Err no it doesent, i failed the test with a 7300 GT lol...


----------



## af3 (Jun 18, 2008)

That’s strange chaplainDMK…

Morgiee, it would help us if you were to use Start > Run > DXDIAG to learn your system specs and compare them to the minimum hardware requirements and recommended hardware.
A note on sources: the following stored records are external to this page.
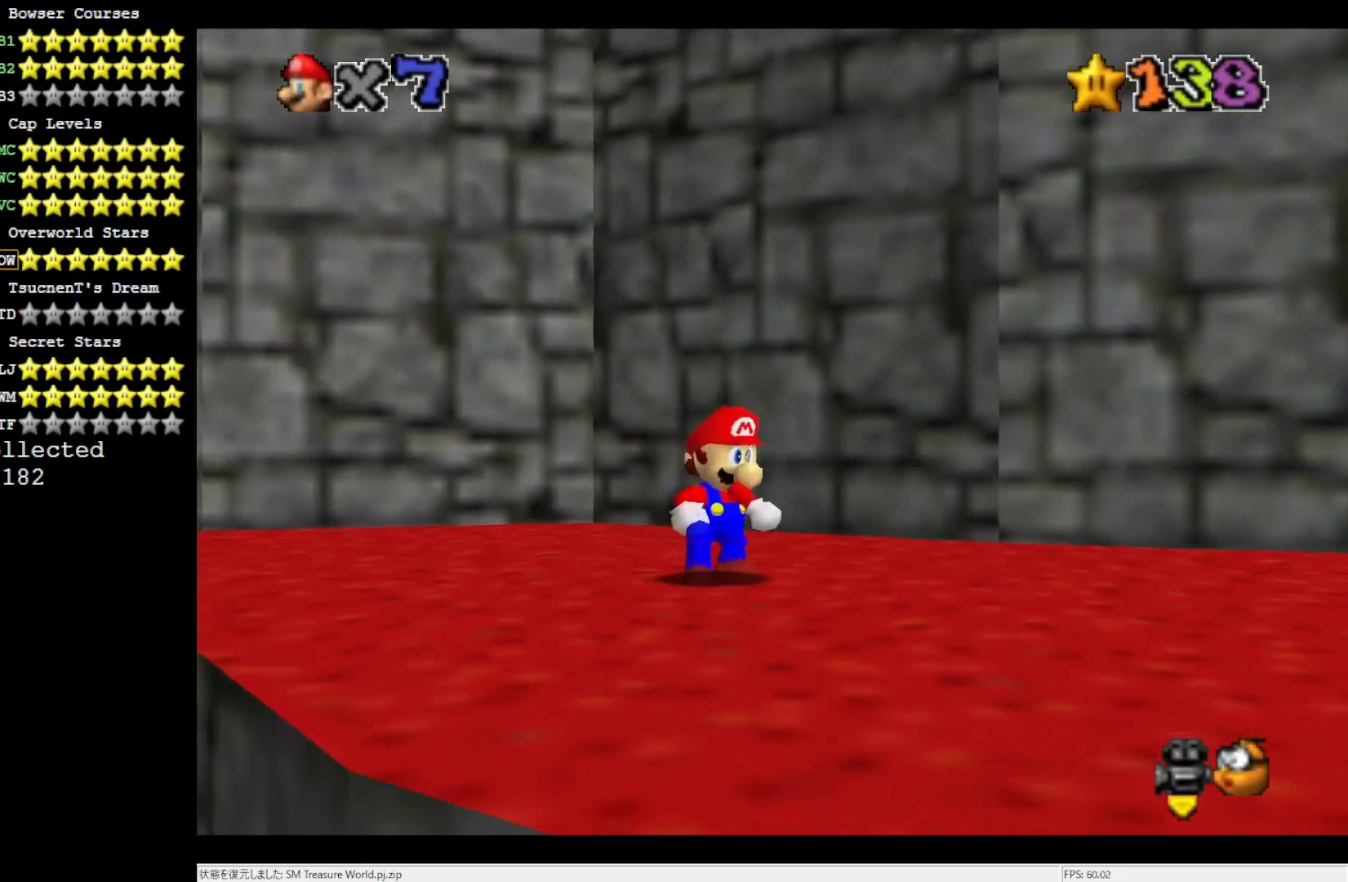
{"buttons": [], "left_stick": "left", "events": [[183, "C_RIGHT", "down"], [300, "C_RIGHT", "up"], [383, "C_RIGHT", "down"], [500, "C_RIGHT", "up"]]}
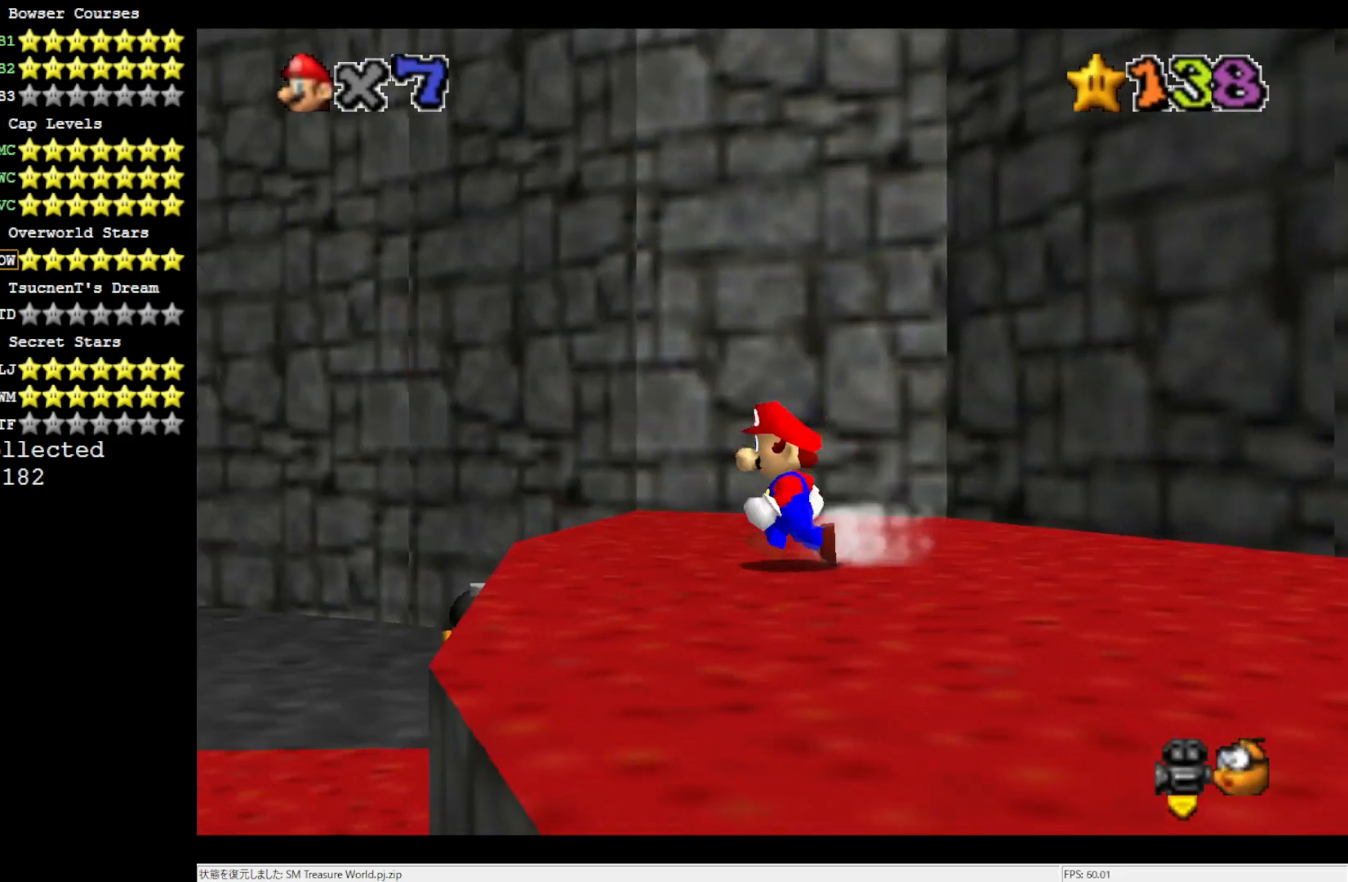
{"buttons": [], "left_stick": "up-left", "events": [[33, "left_stick", "center"], [83, "C_RIGHT", "down"], [183, "C_RIGHT", "up"], [300, "C_RIGHT", "down"], [383, "C_RIGHT", "up"], [383, "left_stick", "up-left"]]}
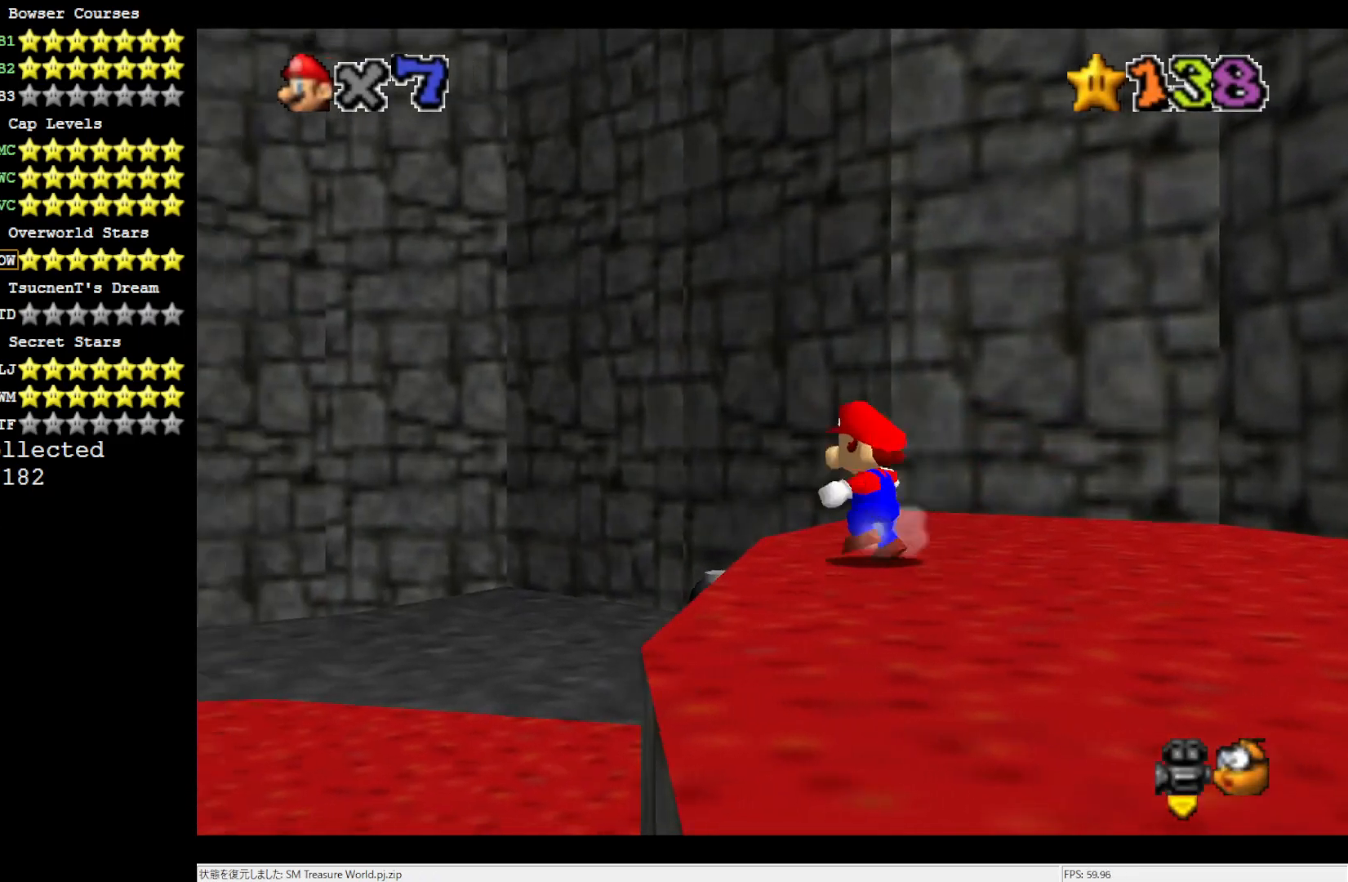
{"buttons": [], "left_stick": "left", "events": [[50, "left_stick", "left"]]}
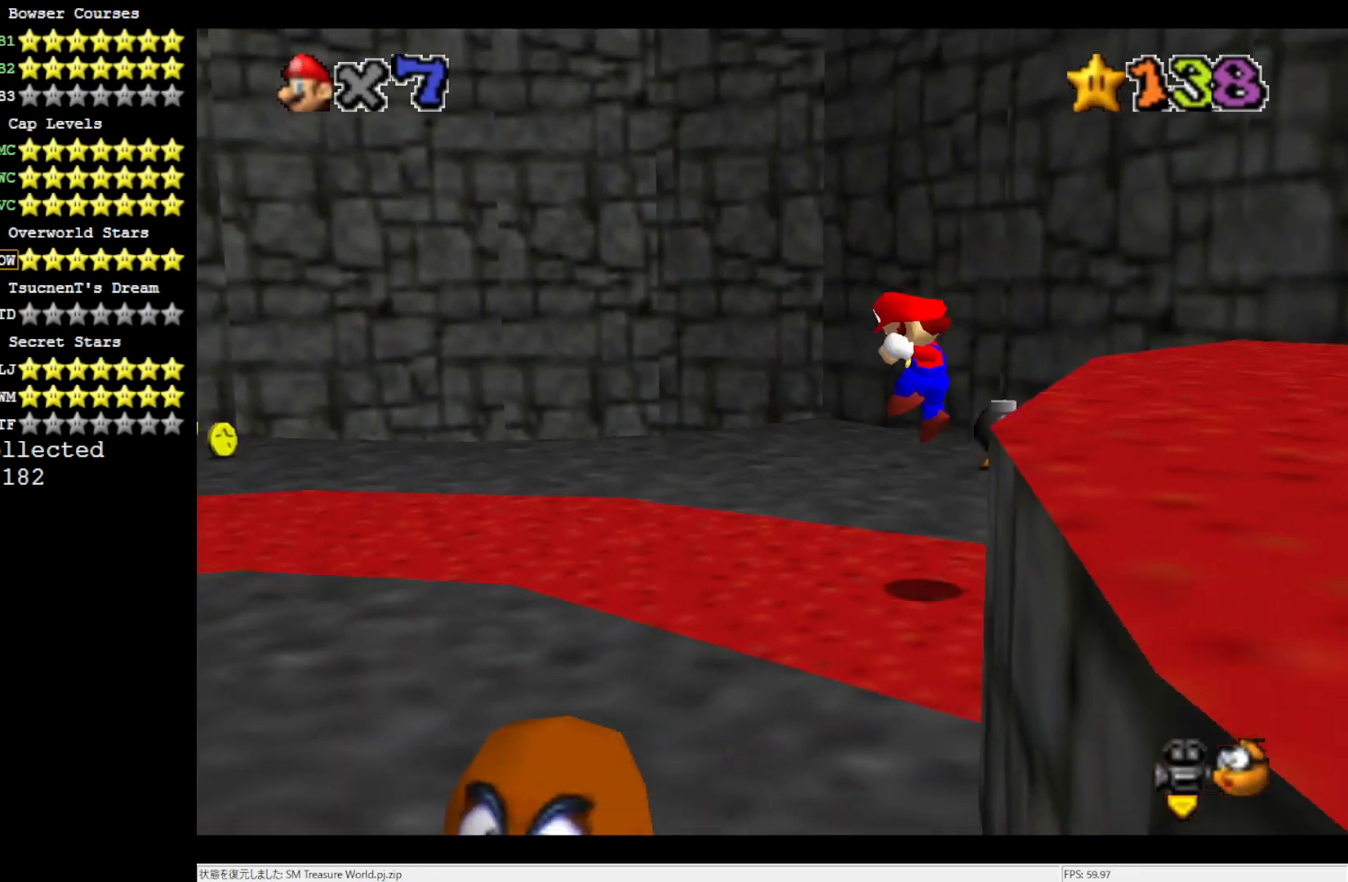
{"buttons": [], "left_stick": "left", "events": []}
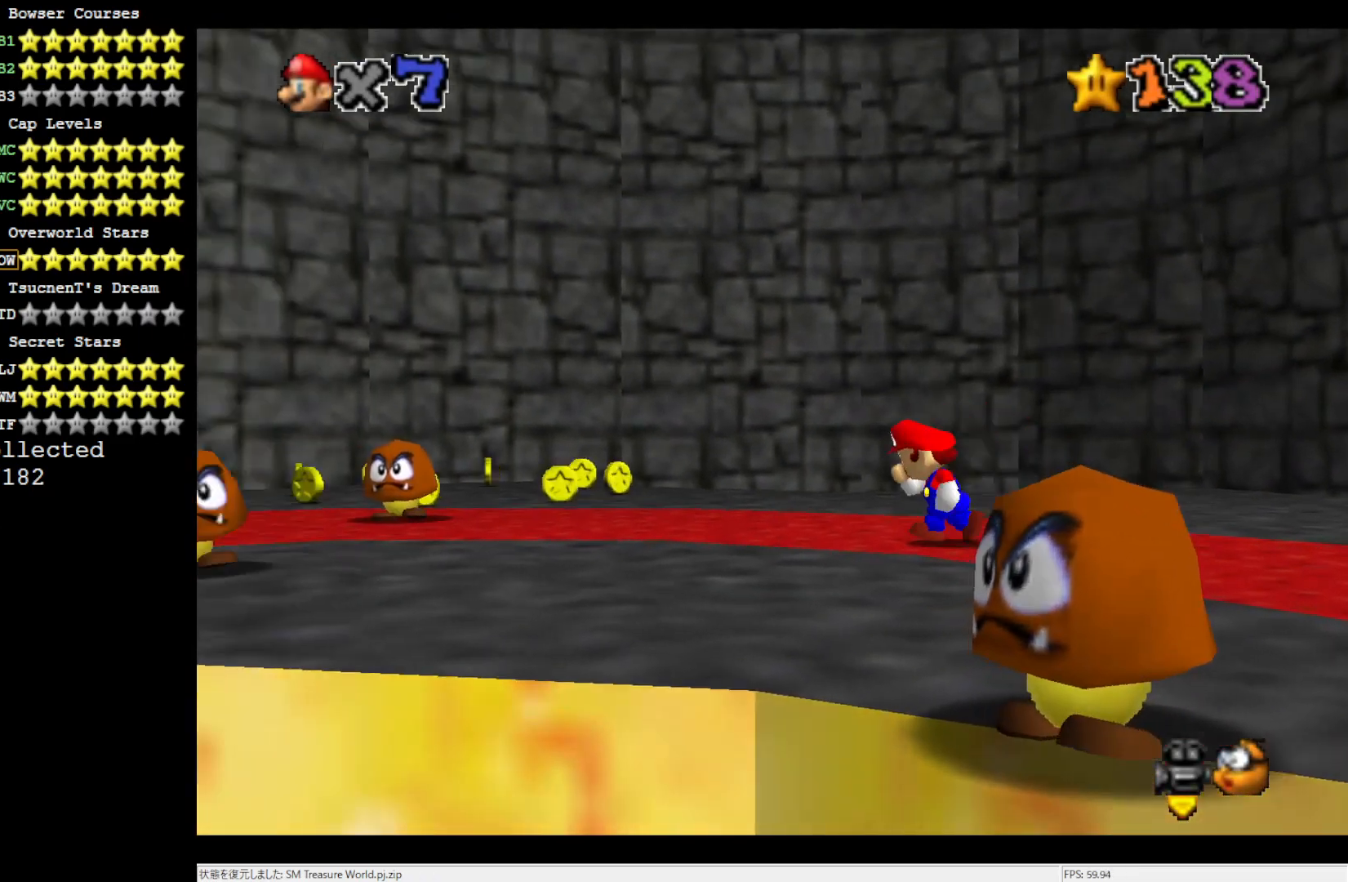
{"buttons": [], "left_stick": "left", "events": []}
http://www.cod4forums.com/index.php?showtopic=16673 said:


> not sure whether to put this here or cod5 bit... oh well. As taken from fudzilla (original here)
> 
> has this unofficial from fudzilla for a while, but I then took this STRAIGHT FROM EULA FOR BETA.
> 
> ...


----------



## Morgiee101 (Jun 30, 2008)

Thanks everyone who replied

However....... ............

what does this all mean

What should i do to make this game work and run smoothly?

Im not highly advanced in IT just Yet lol


----------



## Valdeam (Nov 24, 2008)

We're trying to figure out your specs first so that we can help you! We're not magicians.

Valdeam


----------



## McNinja (Jun 22, 2008)

he posted his specs look at that attachment GEEZ!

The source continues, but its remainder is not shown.